Exercise objective:
If a line of the listing below contains the string "read", count it, then give the total by itself.

Excerpted records:
##########
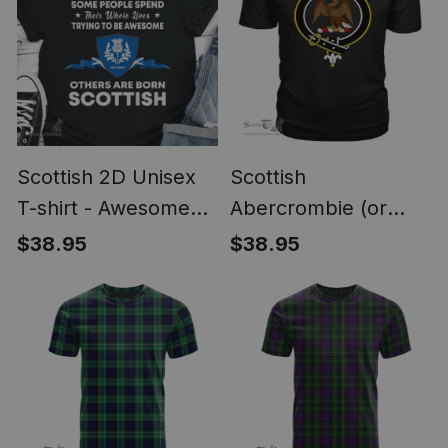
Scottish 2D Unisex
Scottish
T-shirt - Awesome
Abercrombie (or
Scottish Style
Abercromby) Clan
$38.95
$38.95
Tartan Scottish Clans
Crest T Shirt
##########
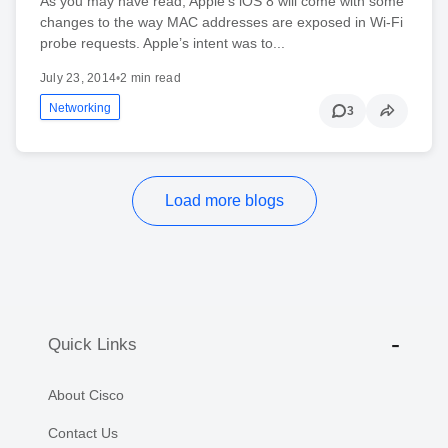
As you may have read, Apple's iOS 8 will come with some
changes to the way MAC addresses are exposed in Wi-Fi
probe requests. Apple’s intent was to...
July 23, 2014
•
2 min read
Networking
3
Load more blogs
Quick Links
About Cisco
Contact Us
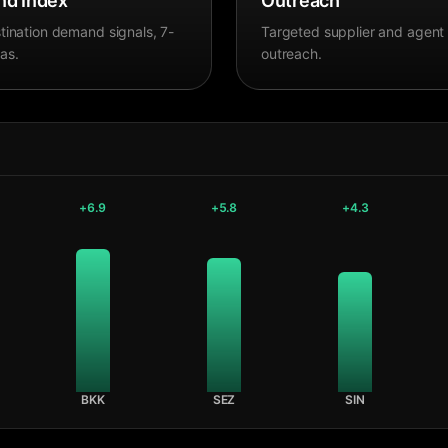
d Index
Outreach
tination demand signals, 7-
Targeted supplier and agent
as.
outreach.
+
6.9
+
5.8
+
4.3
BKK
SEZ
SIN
##########
Answer box:
2